The Balancing Domain Decomposition based on Constraints (BDDC) method is extended to saddle point systems arising in solution of flows in fractured porous media by the finite element method. The problem is discretized using Raviart-Thomas finite elements, and the mixed-hybrid formulation is employed. The geologically important fractures within the rock are modelled by lower dimensional elements coupled with the main mesh by Robin boundary conditions. A new averaging operator is proposed to handle heterogeneous material coefficients and large variations of element sizes within the engineering models. The extensions are implemented within our open-source solver of systems of linear equations BDDCML, which is in turn combined with an existing software package for subsurface flow simulations FLOW123D. Performance of the parallel implementation is studied on several benchmark and geoengineering applications, and scaling is verified on up to 1024 compute cores. This is a joint work with Jan Březina (TU Liberec) and Bedřich Sousedík (USC Los Angeles).


Jaroslav Hron

Implicitly constituted materials: mixed formulations, numerical solutions and computations

Implicit constitutive theory is based on the idea of expressing the response of bodies by an implicit relation between the stress and appropriate kinematical variables.
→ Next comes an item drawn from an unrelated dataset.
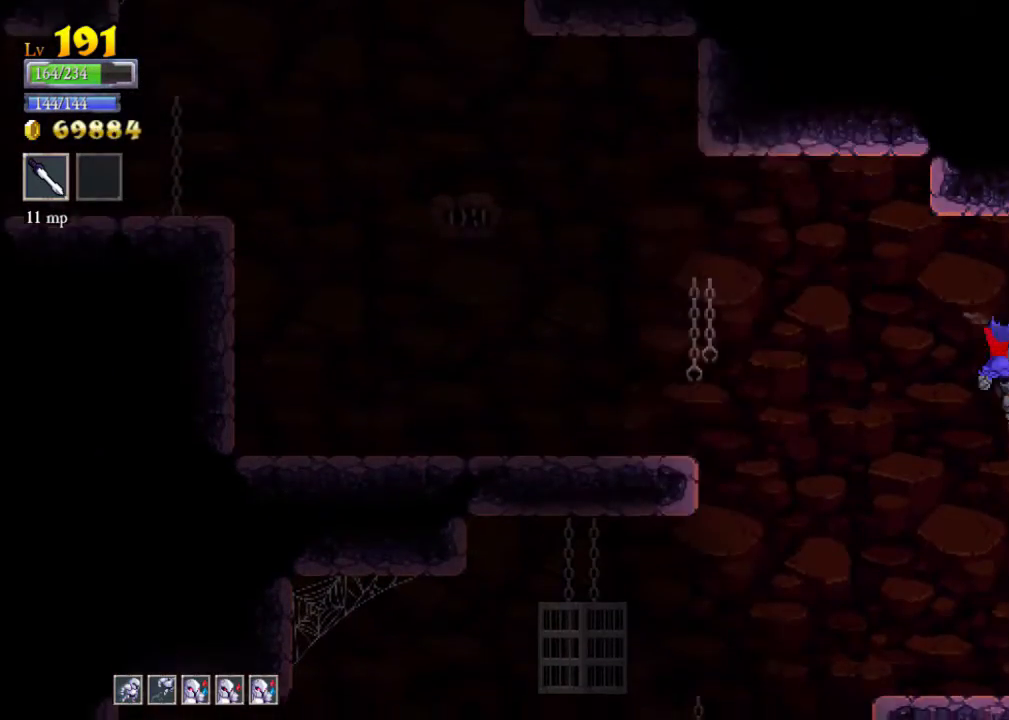
{"buttons": [], "left_stick": "right", "events": [[467, "left_stick", "right"]]}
It can also be viewed as an approach that lies between the classical primal and dual formulations of explicit models. It leads to a less standard but interesting structure of the governing equations. We will present several examples emphasizing the advantages of this framework at the level of modeling of material responses and the numerical solution of resulting discrete systems by finite element method.


Jiří Kopal

Approximate inverse preconditioning for the conjugate gradient method

This contribution deals with an approximate inverse preconditioning for the conjugate gradient method. Approximate inverse/direct decompositions are often based on incomplete algorithms. Incompleteness of the algorithms is achieved by dropping small entries (in some sense). Although error bounds for basic decompositions in floating point arithmetic are often well known, the situation for the incomplete schemes is different. Such bounds for incomplete decompositions are either very specific or they cannot be easily exploited in computation.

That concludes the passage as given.